Yes, from an emissions standpoint HSR beats cars and planes – by a considerable margin it should be said – but it’s really not in competition with them. Most people who make the journey by car are unlikely to switch to train without a major incentive. That incentive is on the way, of course, in the form of peak oil. But because HSR carries far less passengers than conventional rail, it makes much more sense to absorb any large switch from car to train using conventional rail [UPDATE: In the comments John points out that this is not the case... which invalidates one of my objections to HSR, though I still think that conventional rail - albeit on an upgraded system with a few billion invested in it - is far better than HSR in the face of Climate Change and resource depletion. So I still say that British rail investment should be going into upgrading the current rail network... increase platform lengths, buy some extra carriages and develop a new signalling system].
In fact, it makes even more sense to absorb the migration from private car into a new, integrated coach network. You want to travel from London to Birmingham? Simple. Build a large new coach station in Brent Cross, North London (i.e. within sight of the M1 on-ramp). Link it directly to the tube either via the Northern Line or the Jubilee Line (it would require a new branch of no more than a few hundred metres in either case). Then dedicate an entire lane of the M1 to express-coach traffic only. This will reduce journey times for coaches while providing an additional incentive for drivers to ditch their cars.
Yes, yes, Jeremy Clarkson and the rest of the motoring lobby will hate the idea… but frankly they will become increasingly irrelevant as oil price rises start to make private car use a luxury – long before HS2 is due to start running in 2026. Motorways will be half-empty by that stage anyway. No, an integrated coach network may not as sexy as HSR, but it makes a damn sight more sense environmentally, is a fraction of the cost to set up, makes use of existing infrastructure that will soon be significantly under-employed and will cost far less for the end user.

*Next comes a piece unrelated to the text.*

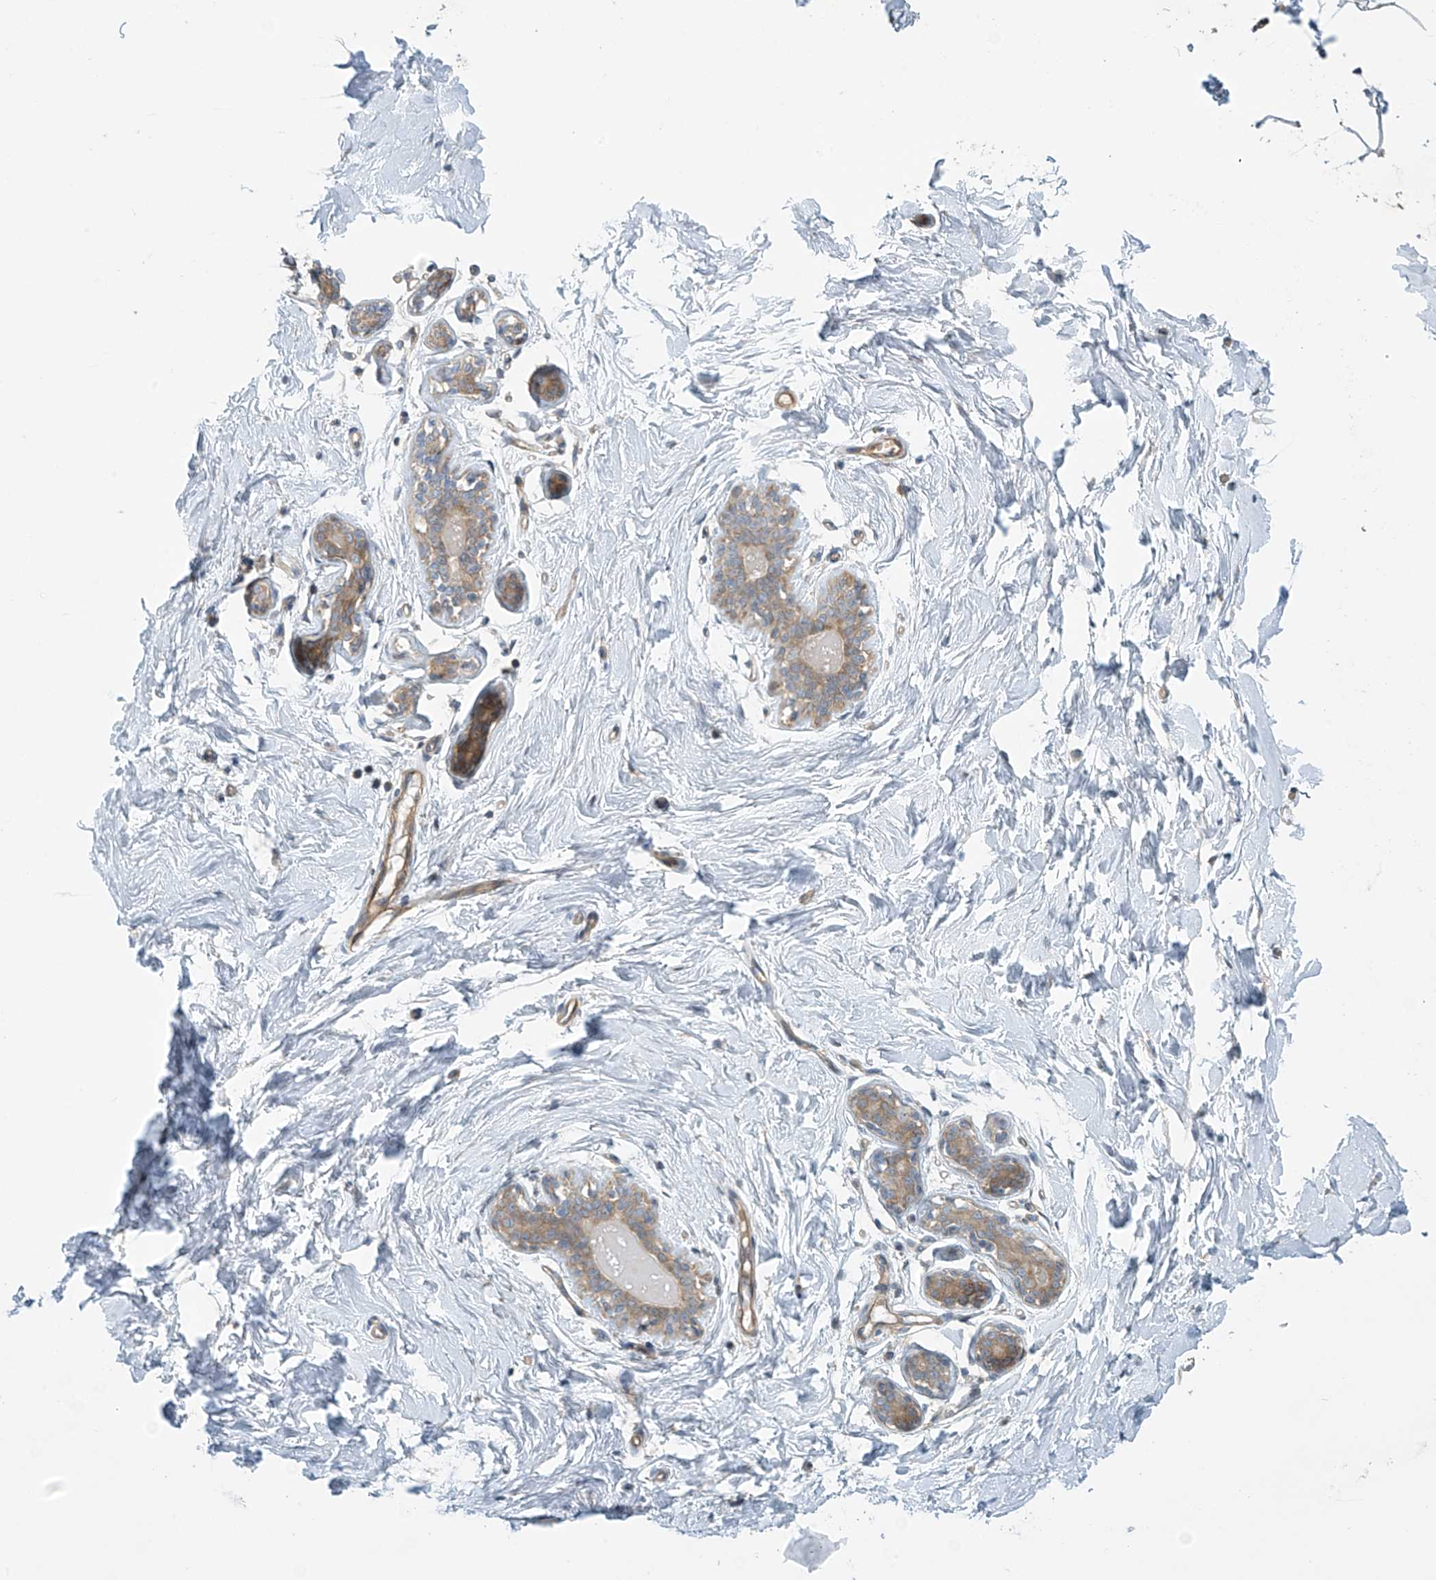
{"staining": {"intensity": "negative", "quantity": "none", "location": "none"}, "tissue": "adipose tissue", "cell_type": "Adipocytes", "image_type": "normal", "snomed": [{"axis": "morphology", "description": "Normal tissue, NOS"}, {"axis": "topography", "description": "Breast"}], "caption": "Immunohistochemical staining of unremarkable adipose tissue exhibits no significant positivity in adipocytes.", "gene": "FSD1L", "patient": {"sex": "female", "age": 23}}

So… by objecting to HS2 I’m objecting to a massive infrastructure project that will damage the environment, will cost a lot more than it needs to, will be a dreadfully inefficient use of resources, will inconvenience more people than is necessary and will be more expensive to the end-user than the alternatives. If that makes me “a dick”, then so be it. Better that than flush money down the toilet and screw up the planet because I like shiny things that go fast. Which I do, but I’m not so idiotic as to want to base public policy on that fact.